University of Wisconsin officials presented Monday the long-term plan for the university and its facilities with an emphasis on creating more green space, managing storm water and improving campus transportation.
Gary Brown, campus planning and landscape architecture director, said in the past, the university focused on constructing buildings on campus, but this time it wanted to focus on its landscape and open space instead.
“The landscape and open space are just as important as the buildings,” Brown said. “[These open spaces] are actually used for teaching a lot and we hope to expand that.”

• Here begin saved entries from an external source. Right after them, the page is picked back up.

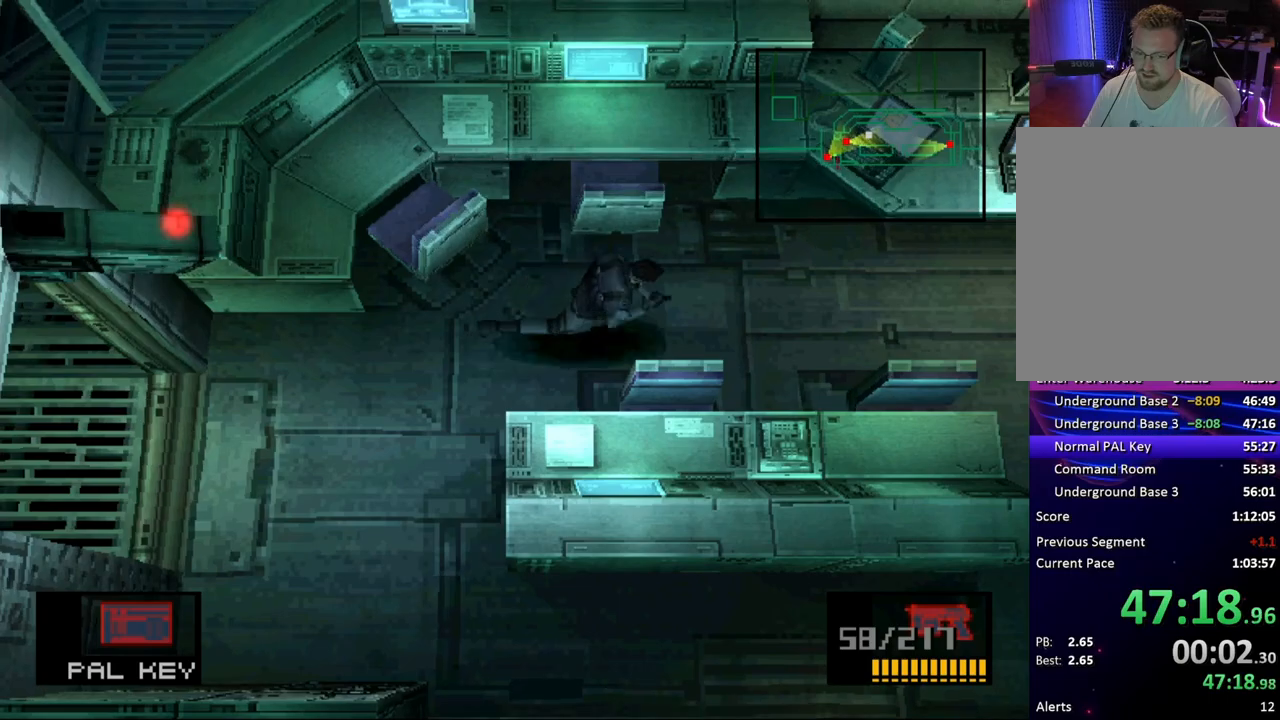
{"buttons": ["DPAD_UP", "DPAD_RIGHT"], "button_events": [[83, "DPAD_UP", "down"]]}
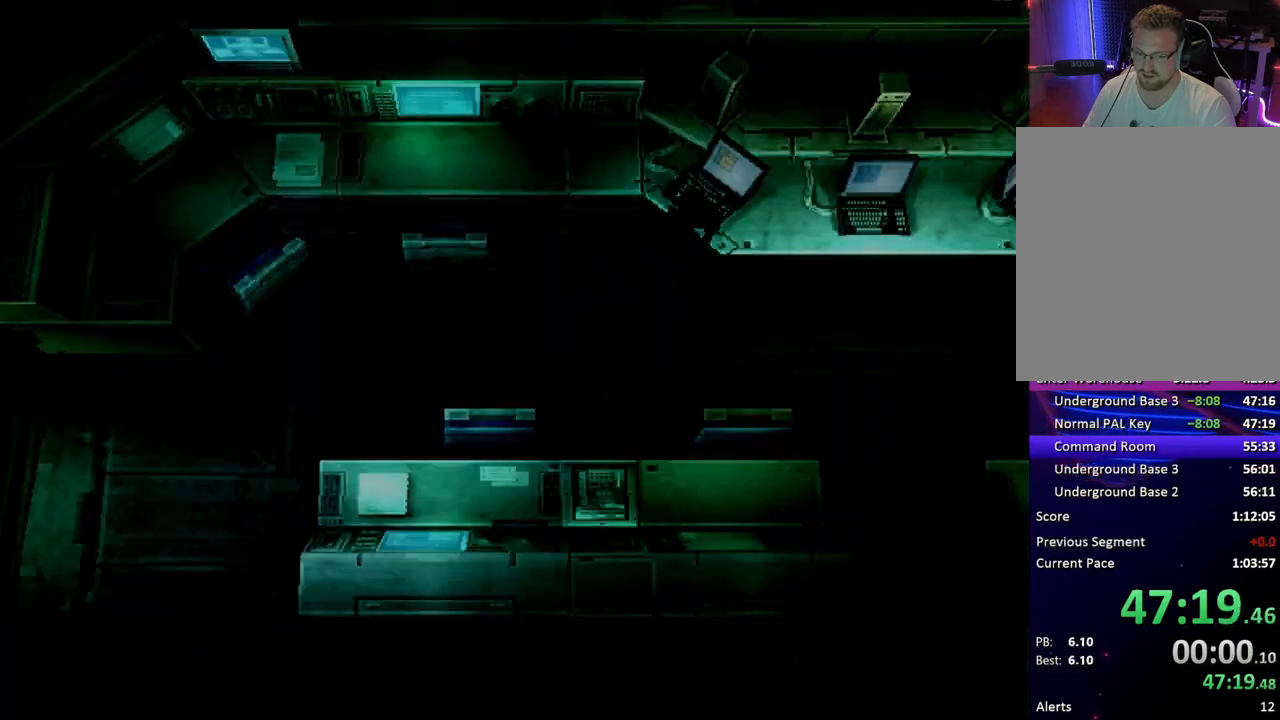
{"buttons": ["CROSS", "L2"], "button_events": [[83, "CROSS", "down"], [117, "L2", "down"], [150, "DPAD_UP", "up"], [167, "DPAD_RIGHT", "up"]]}
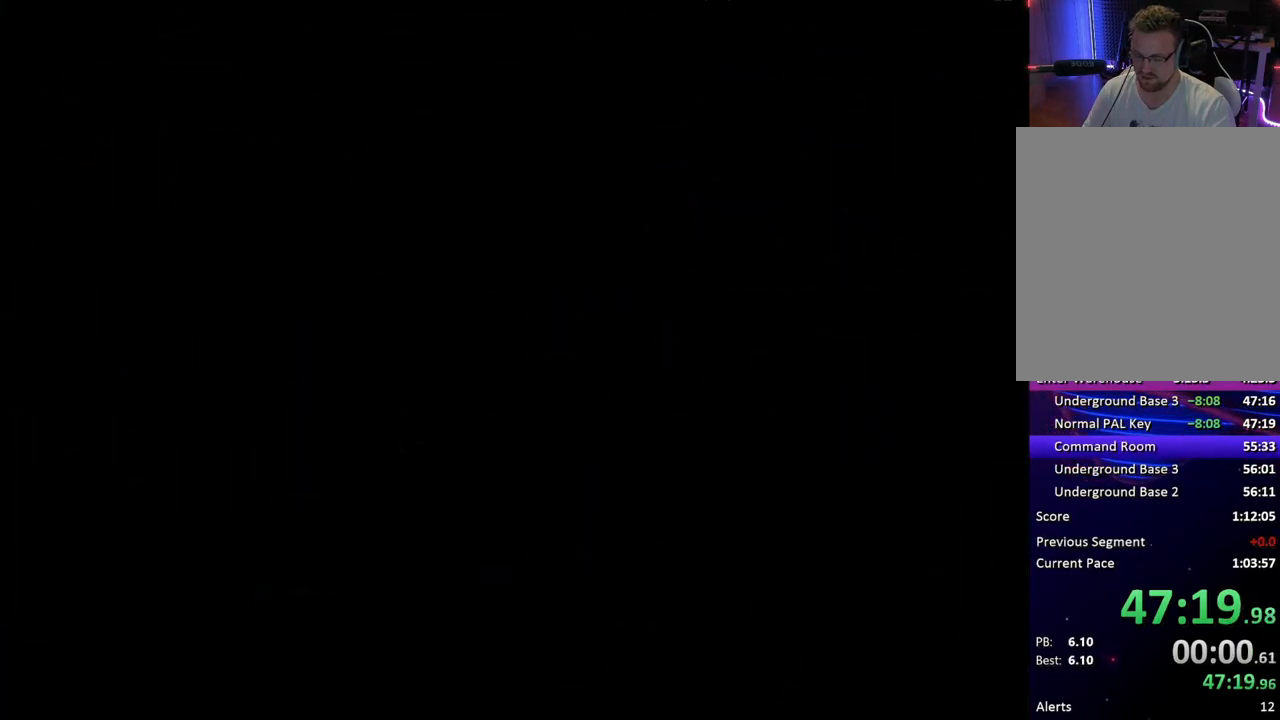
{"buttons": ["CROSS", "L2"], "button_events": []}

Brown said the university hopes to add more green space to the south campus area to make it seem more like a part of campus. Right now the southern campus area feels neither like a part of campus nor like a part of downtown Madison, he said. Adding green space could make that area seem more integrated with the central and west campus areas.
These areas would also give students a place to meet up and hang out, similar to how the Union Terrace and Bascom Hill are used now, Brown said.
In addition to creating more green space on campus, Brown said the university hopes to find a way to stop storm water from flowing directly into Lake Mendota. There are 26 storm drains that currently pour storm water directly into the lake, he said.
Storm water has been depositing phosphorus into Mendota via these outfalls, which is “causing all of the problems in the lake,” Brown said. The university hopes to build infrastructure to slow down the flow of water into the lake and try to treat it before it reaches Mendota. Brown said these methods of reducing storm water flow are known as green infrastructure.
“Green infrastructure is really important for us to figure out how to use storm water as a resource,” Brown said. “We want to either slow it down before it gets to the lake or divert it.”
Brown also addressed the university’s plans to improve travel around campus. He said the university hopes to add and remove certain roads to improve pedestrian and bicycle traffic through certain areas of campus.
In the future, UW hopes to turn Charter Street south of Dayton Street into a two-way street, and to remove a portion of Brooks Street from Johnson Street to Dayton Street. He said he hopes to turn the latter into an area similar to East Campus Mall. UW would also add roads between Charter Street and Henry Mall, and between Linden Street and University Avenue to improve pedestrian traffic.
UW also hopes to add two land bridges. One would be at Charter Street and Linden Street and the other would connect Babcock Drive to Chamberlin Avenue.
Most of these changes would theoretically be implemented no sooner than 20 years from now, Brown said.